The junction tree algorithm gives a way of applying exact BP to non-tree-structured graphs by defining coarser-grained "super-variables" with respect to which the graph is tree-structured.

The most common special case of BP on trees is the forward-backward algorithm for HMMs. Kalman smoothing is also a special case of the forward-backward algorithm, and therefore of BP as well.

BP is widely used in computer vision and information theory, where the inference problems tend to have a regular structure. In Bayesian machine learning, BP isn't used very often on its own, but it can be a powerful component in the context of a variational or sampling-based algorithm.


Finally, here are some theoretical issues involved in Bayesian methods.

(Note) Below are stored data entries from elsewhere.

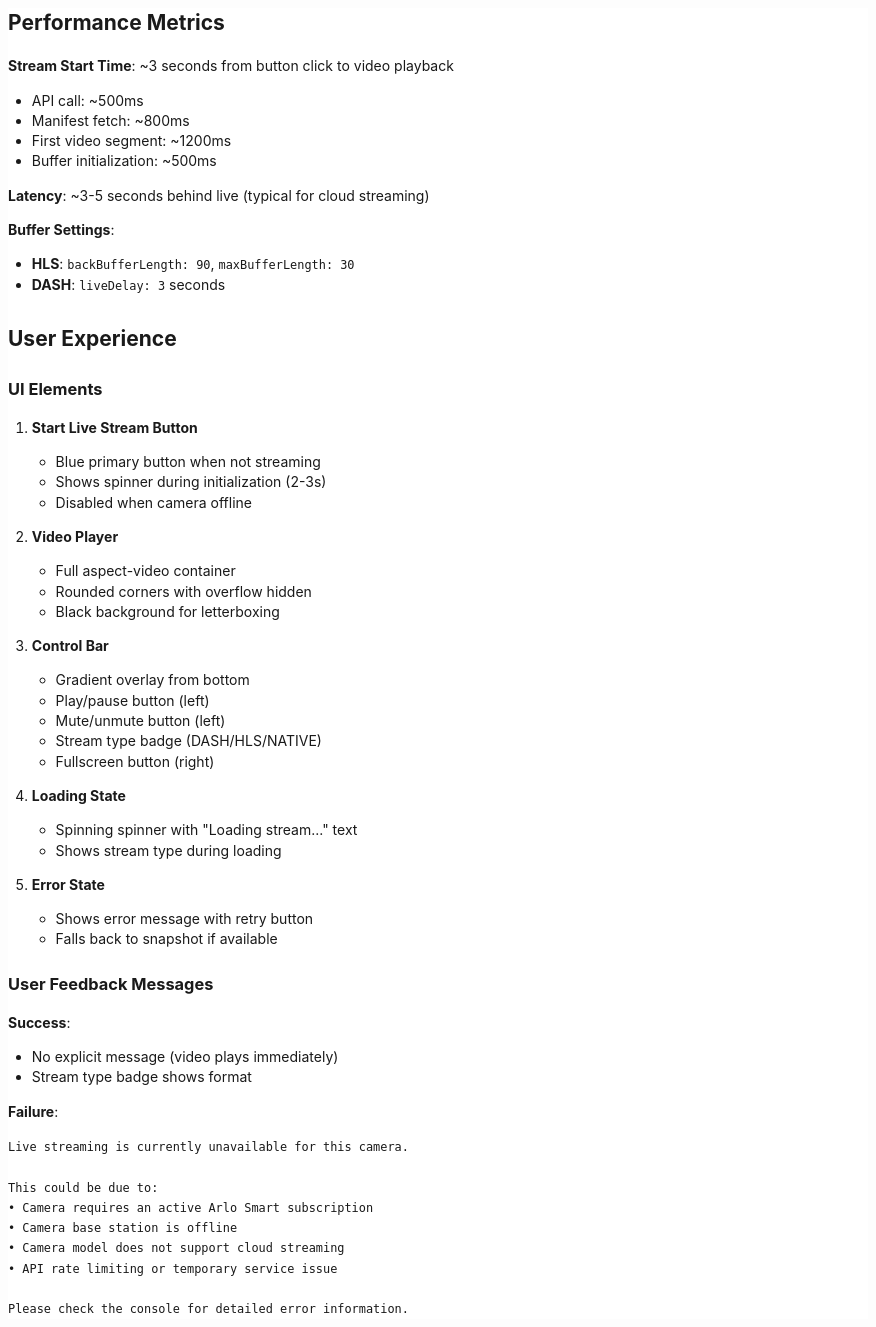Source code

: ## Performance Metrics

**Stream Start Time**: ~3 seconds from button click to video playback
- API call: ~500ms
- Manifest fetch: ~800ms
- First video segment: ~1200ms
- Buffer initialization: ~500ms

**Latency**: ~3-5 seconds behind live (typical for cloud streaming)

**Buffer Settings**:
- **HLS**: `backBufferLength: 90`, `maxBufferLength: 30`
- **DASH**: `liveDelay: 3` seconds

## User Experience

### UI Elements

1. **Start Live Stream Button**
   - Blue primary button when not streaming
   - Shows spinner during initialization (2-3s)
   - Disabled when camera offline

2. **Video Player**
   - Full aspect-video container
   - Rounded corners with overflow hidden
   - Black background for letterboxing

3. **Control Bar**
   - Gradient overlay from bottom
   - Play/pause button (left)
   - Mute/unmute button (left)
   - Stream type badge (DASH/HLS/NATIVE)
   - Fullscreen button (right)

4. **Loading State**
   - Spinning spinner with "Loading stream..." text
   - Shows stream type during loading

5. **Error State**
   - Shows error message with retry button
   - Falls back to snapshot if available

### User Feedback Messages

**Success**:
- No explicit message (video plays immediately)
- Stream type badge shows format

**Failure**:
```
Live streaming is currently unavailable for this camera.

This could be due to:
• Camera requires an active Arlo Smart subscription
• Camera base station is offline
• Camera model does not support cloud streaming
• API rate limiting or temporary service issue

Please check the console for detailed error information.
```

  • Defining a Bayesian model requires choosing priors for the parameters. If we don't have strong prior beliefs about the parameters, we may want to choose uninformative priors. One common choice is the Jeffreys prior.
  • How much data do you need to accurately estimate the parameters of your model? The asymptotics of maximum likelihood provide a lot of insight into this question, since for finite models, the posterior distribution has similar asymptotic behavior to the distribution of maximum likelihood estimates.